@viesti can’t imagine how this Iterable/Iterator regression was unavoidable. Breaking stuff for fun
(and employment)
resisting to say something about Scala in general :)
another thing that I haven't made clear to myself is Spark runtime version vs version linked into the app
?
can app linked with 2.1.0 run in a cluster running 1.5.0 for example
depends on when classes are resolved
Working on that right now
(defmacro ^:private compile-cond [& choices]
(let [x (Object.)
expr
(reduce (fn [_ [test expr]]
(when (eval test) (reduced expr))))
x (partition 2 choices)]
(when (= x expr)
(throw (ex-info "No valid choice." {:form &form})))))
with that you could ship an app oblivious to Spark version as long as powderkeg is not aot compiled
else keg would hardcode the spark used during aot
https://github.com/HCADatalab/powderkeg/commit/8c3d7f27423f1649d14dada96978b949d64506d3
Having to ship powderkeg 2.10 and 2.11 is no fun, neither is asking user to add chill
any idea?
Scala binary compatibility :picard-facepalm:
flambo seems to support only 2.10
http://spark.apache.org/downloads.html says: Note: Starting version 2.0, Spark is built with Scala 2.11 by default. Scala 2.10 users should download the Spark source package and build with Scala 2.10 support.
raaaaah
can we detect scala version at runtime?
flambo seems to have 0.8.0 for spark 2.x and 0.7.2 for spark 1.x
https://github.com/yieldbot/flambo/commit/8edda47f85cbb84f4c798d57c9918ab59235b98b
😄
guessing that thy just dropped with 0.7.2 🙂
hmm
(I’m thinking about shading chill twice and using the right one)
hmm, is it even possible to load chill conditionally?
user=> (import 'scala.util.Properties)
scala.util.Properties
user=> (scala.util.Properties/versionString)
"version 2.11.8”
found from http://www.scala-lang.org/old/node/7532
@cgrand it seems to be the way to detect Scala runtime version: http://stackoverflow.com/a/6968014
on current powderkeg:
user=> (scala.util.Properties/versionString)
"version 2.10.4”
in fact chill is a dep of spark itslef so I can remove it
ah, neat, was already thinking of classloader magic http://stackoverflow.com/questions/11759414/java-how-to-load-different-versions-of-the-same-class
this would be quite neat actually, to as a user be able to select spark version
going to make a snack for the kids now
I’m 1h ahead so lunch is long due 🙂
apropo, saw this related to DataSet/DataFrame http://spark.apache.org/docs/latest/sql-programming-guide.html#creating-datasets
yeah that’s what I used
have to learn to read more carefully 🙂
I’m not happy with the fact that I lose schema metadata too often and can’t always reconstruct a spec for the resulting dataset
yup, but seems promising for taking over DataFrames/Dataset/MLlib 🙂
I have quickly looked at Travis CI documentation and it can spawn containers
haven't used Travis myself, but have heard good things about it
https://docs.travis-ci.com/user/docker/ and https://circleci.com/docs/1.0/docker/ look similar at start :) (enabling docker service)
Circleci autodetects clojure projects and runs lein test, travis might do same
is it better to run tests against a container than in local mode?
answering to myself, could test 1.x and 2.x Cluster that way
yes it’s definitely better because local mode share the VM and most classloaders so it hides bugs
PoCing transducers on spark took me one day (never touched spark before) in local mode
Everything else was figuring out how to have it run on a cluster.
yup
hmm so we could use this https://github.com/gettyimages/docker-spark
@powderkeg I merged spark2 and spark1.5 code in https://github.com/HCADatalab/powderkeg/tree/spark2, I had local networking issues today which prevented me from testing.
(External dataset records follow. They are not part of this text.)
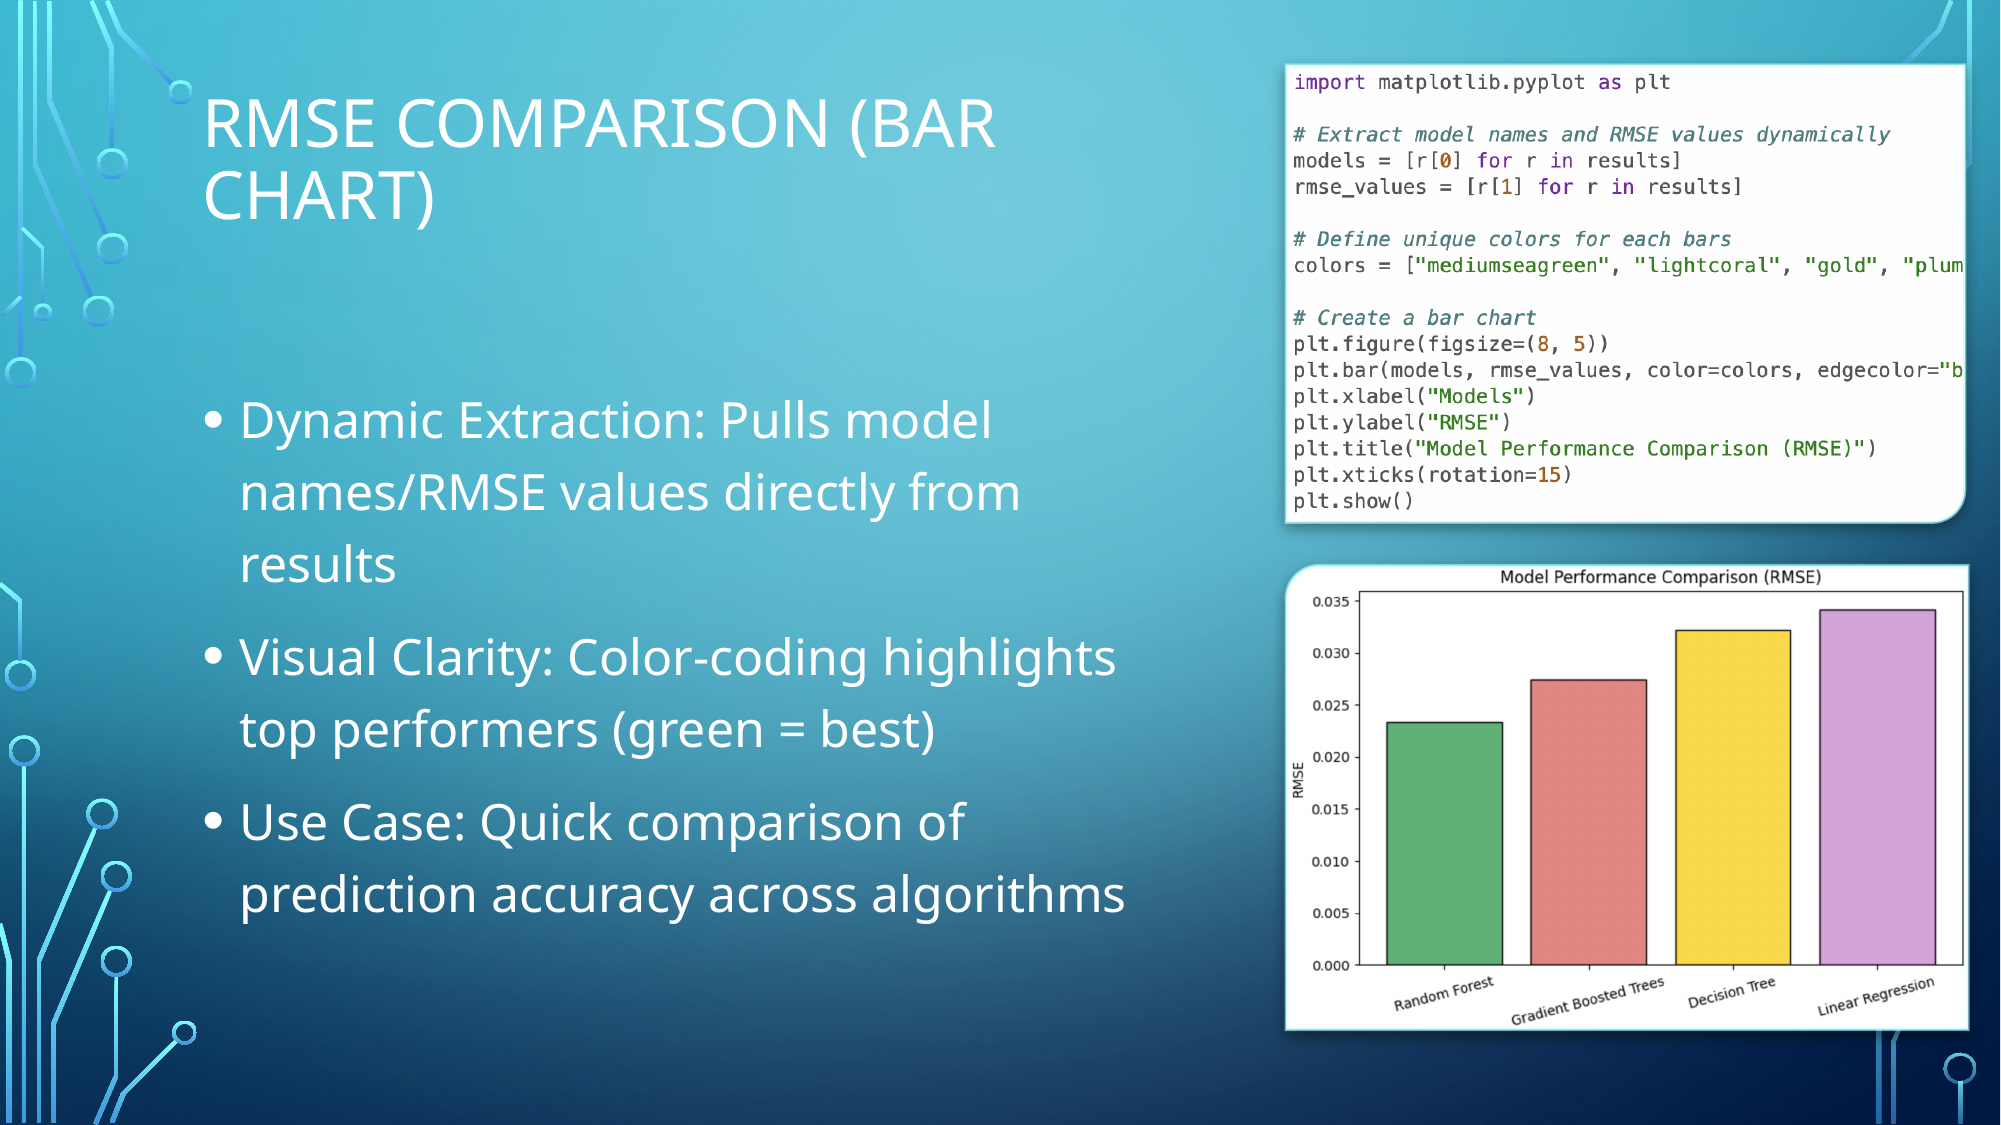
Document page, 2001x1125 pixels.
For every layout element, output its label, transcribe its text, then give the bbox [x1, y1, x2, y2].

picture [1285, 565, 1969, 1030]
list Dynamic Extraction: Pulls model names/RMSE values directly from results Visual Clarity: Color-coding highlights top performers (green = best) Use Case: Quick comparison of prediction accuracy across algorithms [187, 369, 1155, 950]
picture [1285, 64, 1965, 523]
title RMSE Comparison (Bar Chart) [187, 0, 1255, 242]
Please try on your own
I’m getting the following on the spark2 branch, with Spark 2.1.0 running:
CompilerException java.lang.ClassNotFoundException: com.twitter.chill.java.RegexSerializer, compiling:(carbonite/serializer.clj:1:1)
And a bit worse after a lein clean
lein with-profile +spark2 repl
oops
yeah, that helps 😄
Now I get this error, further along:
Ok it looks like I botched the macro…
@cgore indeed https://github.com/HCADatalab/powderkeg/commit/ae0998755abd25a2362a5e08709d2d209beaee58
That looks like it’s working for me now.